Stability and Control of Hypersonic Airplanes
Hypersonic flight is generally understood to mean flight at Mach numbers above 5.0. The only experience with manned airplanes at hypersonic speeds has come from the North American/NASA X-15 and space shuttle Orbiter programs. Stability and control phenomena at hypersonic speeds are qualitatively no different than at moderate supersonic speeds. There is the same relative loss in the effectiveness of lifting stabilizing surfaces relative to fuselage-destabilizing moments. The high altitudes at which hypersonic flights are carried out lengthen the periods of uncontrolled motions, always a piloting problem.
The influence of the propulsion system on aerodynamic forces and moments is expected to be more extreme in powered hypersonic flight than at lower speeds. The reverse is also true in that slight sideslip angles could cause severe inlet problems, depending on details of the design. Sufficient control surface authority may be required to overcome yawing, pitching, and rolling moments caused by engine inlet unstarts precisely at altitudes where control moments are low because of low air density.

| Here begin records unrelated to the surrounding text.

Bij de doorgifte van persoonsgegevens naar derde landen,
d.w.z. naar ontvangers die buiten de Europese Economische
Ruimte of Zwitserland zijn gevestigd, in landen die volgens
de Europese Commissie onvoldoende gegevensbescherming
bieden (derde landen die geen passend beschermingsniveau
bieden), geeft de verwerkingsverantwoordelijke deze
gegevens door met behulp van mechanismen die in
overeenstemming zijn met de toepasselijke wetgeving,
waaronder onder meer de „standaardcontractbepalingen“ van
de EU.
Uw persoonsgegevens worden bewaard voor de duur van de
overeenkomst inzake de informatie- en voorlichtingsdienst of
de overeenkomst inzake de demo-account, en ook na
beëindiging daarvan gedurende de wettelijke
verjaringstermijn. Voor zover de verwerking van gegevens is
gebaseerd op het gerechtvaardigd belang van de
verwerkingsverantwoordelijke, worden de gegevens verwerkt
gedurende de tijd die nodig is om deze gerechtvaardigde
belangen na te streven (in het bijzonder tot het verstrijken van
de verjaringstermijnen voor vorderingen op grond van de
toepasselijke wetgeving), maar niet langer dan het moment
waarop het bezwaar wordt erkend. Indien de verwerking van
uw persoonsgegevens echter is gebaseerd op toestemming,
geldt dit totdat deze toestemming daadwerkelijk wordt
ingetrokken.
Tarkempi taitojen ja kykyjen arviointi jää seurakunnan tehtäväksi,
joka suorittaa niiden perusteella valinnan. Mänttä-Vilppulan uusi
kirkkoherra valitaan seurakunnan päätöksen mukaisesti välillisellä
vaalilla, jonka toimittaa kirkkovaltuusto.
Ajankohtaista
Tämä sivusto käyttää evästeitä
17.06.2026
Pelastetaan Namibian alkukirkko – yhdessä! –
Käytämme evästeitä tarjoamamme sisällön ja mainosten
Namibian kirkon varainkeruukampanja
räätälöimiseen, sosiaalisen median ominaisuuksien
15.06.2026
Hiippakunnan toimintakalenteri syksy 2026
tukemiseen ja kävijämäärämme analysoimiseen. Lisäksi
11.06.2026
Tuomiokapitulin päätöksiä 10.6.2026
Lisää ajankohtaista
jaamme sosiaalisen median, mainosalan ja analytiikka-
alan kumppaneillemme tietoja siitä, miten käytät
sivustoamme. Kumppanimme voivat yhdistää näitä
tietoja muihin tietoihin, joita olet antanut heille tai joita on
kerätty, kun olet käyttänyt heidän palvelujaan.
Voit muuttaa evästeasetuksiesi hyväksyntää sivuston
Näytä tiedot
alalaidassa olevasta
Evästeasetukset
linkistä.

However, the most pressing stability and control problems of hypersonic airplanes are probably encountered at low speeds, as a result of the unique design features that go along with hypersonic flight. Wing slats or drooped leading edges that could improve low-speed longitudinal and directional stability are apparently ruled out because of aerodynamic heating problems at seams in the forward lower wing surface. A hypersonic passenger airplane for long over-ocean flights remains an interesting, but probably distant, goal for aviation planners. The aerodynamic research that has gone into this concept so far has quite properly dealt mostly with performance and aerodynamic heating. Conceptual designs that have been published show configurations that look like stretched-out space shuttle Orbiters.